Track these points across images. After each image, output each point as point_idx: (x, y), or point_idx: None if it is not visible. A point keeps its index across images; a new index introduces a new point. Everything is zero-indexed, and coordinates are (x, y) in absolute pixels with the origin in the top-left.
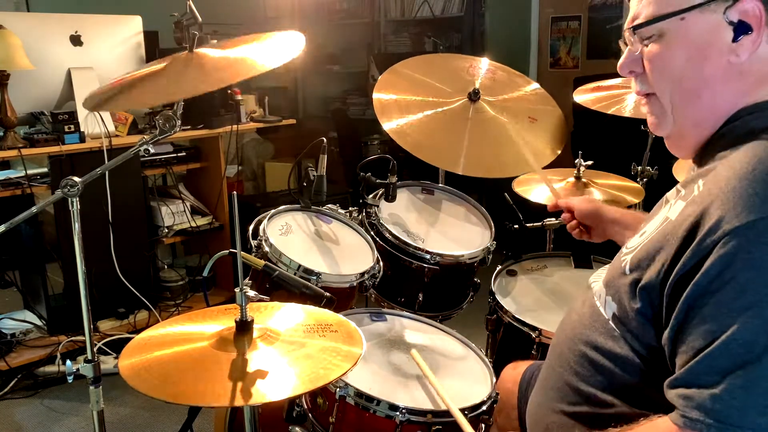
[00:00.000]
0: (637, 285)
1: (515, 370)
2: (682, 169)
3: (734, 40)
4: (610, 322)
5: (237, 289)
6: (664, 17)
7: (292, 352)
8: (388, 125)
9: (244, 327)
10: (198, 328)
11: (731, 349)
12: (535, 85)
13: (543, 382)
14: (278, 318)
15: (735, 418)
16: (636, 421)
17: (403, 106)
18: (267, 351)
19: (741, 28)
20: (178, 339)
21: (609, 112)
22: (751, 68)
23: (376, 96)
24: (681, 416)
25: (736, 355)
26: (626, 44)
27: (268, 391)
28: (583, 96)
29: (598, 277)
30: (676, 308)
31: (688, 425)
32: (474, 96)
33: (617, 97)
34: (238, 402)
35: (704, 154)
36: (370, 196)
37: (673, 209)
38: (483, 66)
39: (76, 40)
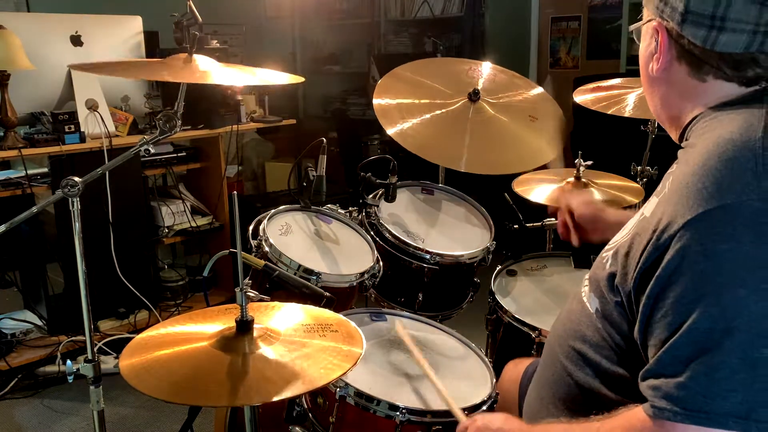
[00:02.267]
0: (614, 278)
1: (517, 367)
2: None
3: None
4: (594, 316)
5: (237, 289)
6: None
7: (292, 352)
8: (390, 128)
9: (244, 327)
10: (198, 328)
11: (692, 338)
12: (537, 89)
13: (537, 377)
14: (278, 318)
15: (700, 404)
16: (616, 409)
17: (404, 108)
18: (267, 351)
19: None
20: (179, 339)
21: (609, 112)
22: (682, 83)
23: (377, 101)
24: (651, 406)
25: (696, 343)
26: None
27: (268, 391)
28: (583, 96)
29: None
30: (642, 303)
31: (657, 414)
32: (474, 96)
33: (617, 97)
34: (238, 402)
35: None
36: (370, 196)
37: (648, 205)
38: (483, 69)
39: (76, 40)
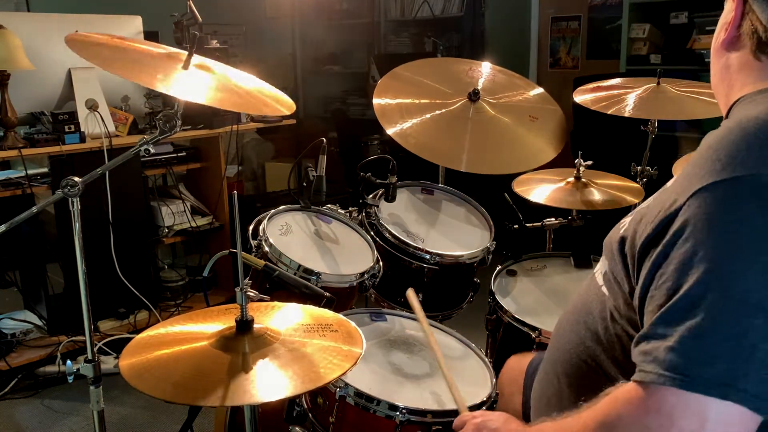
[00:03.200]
0: (625, 242)
1: (521, 360)
2: (682, 169)
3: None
4: (602, 288)
5: (237, 289)
6: None
7: (292, 351)
8: (390, 128)
9: (244, 326)
10: (198, 328)
11: (686, 303)
12: (537, 89)
13: (547, 356)
14: (278, 318)
15: (687, 367)
16: (604, 393)
17: (404, 109)
18: (267, 350)
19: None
20: (179, 339)
21: (609, 112)
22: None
23: (377, 101)
24: (639, 371)
25: (689, 307)
26: None
27: (268, 391)
28: (583, 96)
29: None
30: (645, 269)
31: (643, 378)
32: (474, 96)
33: (617, 97)
34: (238, 401)
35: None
36: (370, 196)
37: (673, 179)
38: (483, 69)
39: None
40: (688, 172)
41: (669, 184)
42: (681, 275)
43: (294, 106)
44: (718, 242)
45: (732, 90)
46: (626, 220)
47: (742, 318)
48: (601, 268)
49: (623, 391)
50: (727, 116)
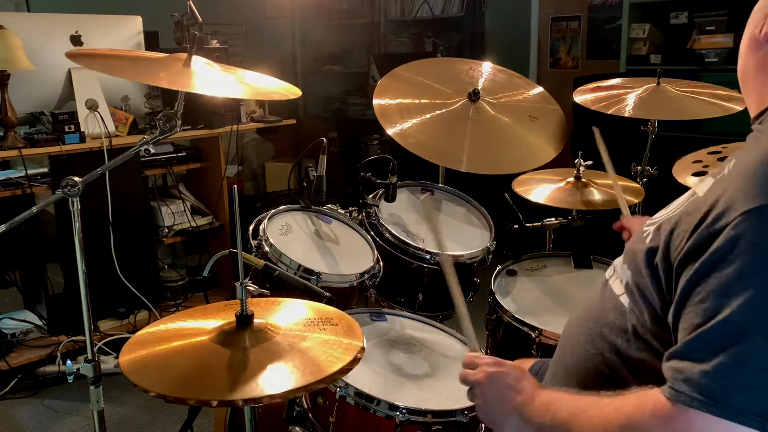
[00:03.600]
0: (654, 254)
1: (521, 366)
2: (682, 169)
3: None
4: (620, 298)
5: (237, 284)
6: None
7: (293, 345)
8: (390, 128)
9: (244, 321)
10: (198, 324)
11: (726, 328)
12: (537, 89)
13: (554, 363)
14: (278, 313)
15: (720, 395)
16: (629, 389)
17: (404, 109)
18: (267, 345)
19: None
20: (179, 334)
21: (609, 112)
22: None
23: (377, 101)
24: (669, 388)
25: (729, 334)
26: None
27: (268, 386)
28: (583, 96)
29: (618, 259)
30: (681, 283)
31: (674, 396)
32: (474, 96)
33: (617, 97)
34: (239, 396)
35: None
36: (370, 196)
37: (702, 185)
38: (483, 69)
39: (76, 40)
40: (737, 185)
41: (699, 191)
42: (722, 298)
43: (299, 91)
44: (765, 268)
45: None
46: (650, 230)
47: None
48: (620, 276)
49: (652, 400)
50: (759, 118)
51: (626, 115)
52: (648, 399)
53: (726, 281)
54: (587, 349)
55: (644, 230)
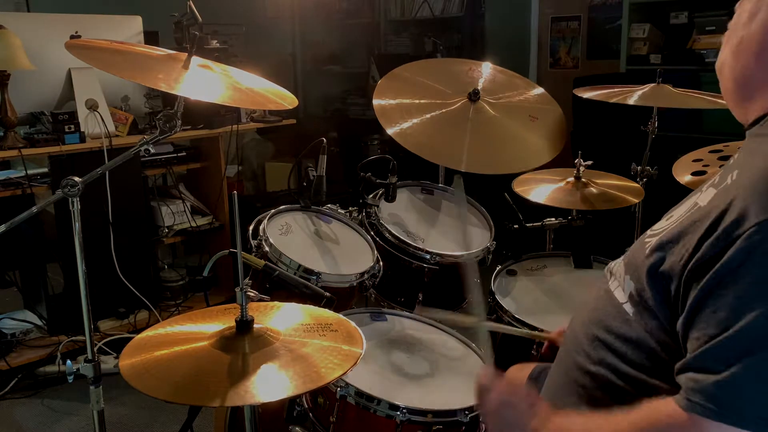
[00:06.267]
0: (659, 267)
1: (521, 371)
2: (682, 169)
3: None
4: (624, 306)
5: (237, 289)
6: None
7: (292, 351)
8: (390, 128)
9: (244, 327)
10: (198, 328)
11: (741, 340)
12: (537, 89)
13: (556, 368)
14: (278, 318)
15: (735, 406)
16: (638, 402)
17: (404, 109)
18: (267, 350)
19: None
20: (179, 339)
21: (612, 101)
22: None
23: (377, 101)
24: (684, 398)
25: (745, 345)
26: None
27: (268, 391)
28: (584, 95)
29: (615, 263)
30: (692, 295)
31: (689, 407)
32: (474, 96)
33: (618, 95)
34: (239, 402)
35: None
36: (370, 196)
37: (704, 195)
38: (482, 69)
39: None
40: (748, 195)
41: (700, 201)
42: (737, 308)
43: (296, 101)
44: None
45: None
46: (651, 242)
47: None
48: (622, 285)
49: (665, 409)
50: (758, 122)
51: (630, 103)
52: (662, 411)
53: (741, 292)
54: (591, 355)
55: (645, 242)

+ + + +

What this task involves =>
Reproduce every record above exactly as given, excluding pictures from the result.

Solution to the problem =>
Track these points across images. After each image, output each point as point_idx: (x, y), or point_idx: None if it is not visible. A point keeps its index across images; a new index introduces a new point. Everything is zero-indexed, and coordinates are (x, y) in absolute pixels with the origin in the top-left.
[00:00.000]
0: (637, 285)
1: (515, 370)
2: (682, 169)
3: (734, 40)
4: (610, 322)
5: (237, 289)
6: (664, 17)
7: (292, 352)
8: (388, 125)
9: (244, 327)
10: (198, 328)
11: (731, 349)
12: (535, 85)
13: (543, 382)
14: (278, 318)
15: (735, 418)
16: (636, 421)
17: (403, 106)
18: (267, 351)
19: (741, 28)
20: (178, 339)
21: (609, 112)
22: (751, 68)
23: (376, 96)
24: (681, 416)
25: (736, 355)
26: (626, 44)
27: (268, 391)
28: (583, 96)
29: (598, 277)
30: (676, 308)
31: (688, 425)
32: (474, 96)
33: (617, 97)
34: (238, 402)
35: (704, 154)
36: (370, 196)
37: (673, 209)
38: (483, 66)
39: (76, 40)
[00:02.267]
0: (614, 278)
1: (517, 367)
2: None
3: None
4: (594, 316)
5: (237, 289)
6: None
7: (292, 352)
8: (390, 128)
9: (244, 327)
10: (198, 328)
11: (692, 338)
12: (537, 89)
13: (537, 377)
14: (278, 318)
15: (700, 404)
16: (616, 409)
17: (404, 108)
18: (267, 351)
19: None
20: (179, 339)
21: (609, 112)
22: (682, 83)
23: (377, 101)
24: (651, 406)
25: (696, 343)
26: None
27: (268, 391)
28: (583, 96)
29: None
30: (642, 303)
31: (657, 414)
32: (474, 96)
33: (617, 97)
34: (238, 402)
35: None
36: (370, 196)
37: (648, 205)
38: (483, 69)
39: (76, 40)
[00:03.200]
0: (625, 242)
1: (521, 360)
2: (682, 169)
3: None
4: (602, 288)
5: (237, 289)
6: None
7: (292, 351)
8: (390, 128)
9: (244, 326)
10: (198, 328)
11: (686, 303)
12: (537, 89)
13: (547, 356)
14: (278, 318)
15: (687, 367)
16: (604, 393)
17: (404, 109)
18: (267, 350)
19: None
20: (179, 339)
21: (609, 112)
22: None
23: (377, 101)
24: (639, 371)
25: (689, 307)
26: None
27: (268, 391)
28: (583, 96)
29: None
30: (645, 269)
31: (643, 378)
32: (474, 96)
33: (617, 97)
34: (238, 401)
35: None
36: (370, 196)
37: (673, 179)
38: (483, 69)
39: None
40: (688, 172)
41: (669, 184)
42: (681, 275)
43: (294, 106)
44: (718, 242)
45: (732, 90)
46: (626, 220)
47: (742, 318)
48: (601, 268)
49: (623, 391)
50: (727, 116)
[00:03.600]
0: (654, 254)
1: (521, 366)
2: (682, 169)
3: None
4: (620, 298)
5: (237, 284)
6: None
7: (293, 345)
8: (390, 128)
9: (244, 321)
10: (198, 324)
11: (726, 328)
12: (537, 89)
13: (554, 363)
14: (278, 313)
15: (720, 395)
16: (629, 389)
17: (404, 109)
18: (267, 345)
19: None
20: (179, 334)
21: (609, 112)
22: None
23: (377, 101)
24: (669, 388)
25: (729, 334)
26: None
27: (268, 386)
28: (583, 96)
29: (618, 259)
30: (681, 283)
31: (674, 396)
32: (474, 96)
33: (617, 97)
34: (239, 396)
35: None
36: (370, 196)
37: (702, 185)
38: (483, 69)
39: (76, 40)
40: (737, 185)
41: (699, 191)
42: (722, 298)
43: (299, 91)
44: (765, 268)
45: None
46: (650, 230)
47: None
48: (620, 276)
49: (652, 400)
50: (759, 118)
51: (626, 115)
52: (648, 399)
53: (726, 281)
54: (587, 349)
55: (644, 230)
[00:06.267]
0: (659, 267)
1: (521, 371)
2: (682, 169)
3: None
4: (624, 306)
5: (237, 289)
6: None
7: (292, 351)
8: (390, 128)
9: (244, 327)
10: (198, 328)
11: (741, 340)
12: (537, 89)
13: (556, 368)
14: (278, 318)
15: (735, 406)
16: (638, 402)
17: (404, 109)
18: (267, 350)
19: None
20: (179, 339)
21: (612, 101)
22: None
23: (377, 101)
24: (684, 398)
25: (745, 345)
26: None
27: (268, 391)
28: (584, 95)
29: (615, 263)
30: (692, 295)
31: (689, 407)
32: (474, 96)
33: (618, 95)
34: (239, 402)
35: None
36: (370, 196)
37: (704, 195)
38: (482, 69)
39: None
40: (748, 195)
41: (700, 201)
42: (737, 308)
43: (296, 101)
44: None
45: None
46: (651, 242)
47: None
48: (622, 285)
49: (665, 409)
50: (758, 122)
51: (630, 103)
52: (662, 411)
53: (741, 292)
54: (591, 355)
55: (645, 242)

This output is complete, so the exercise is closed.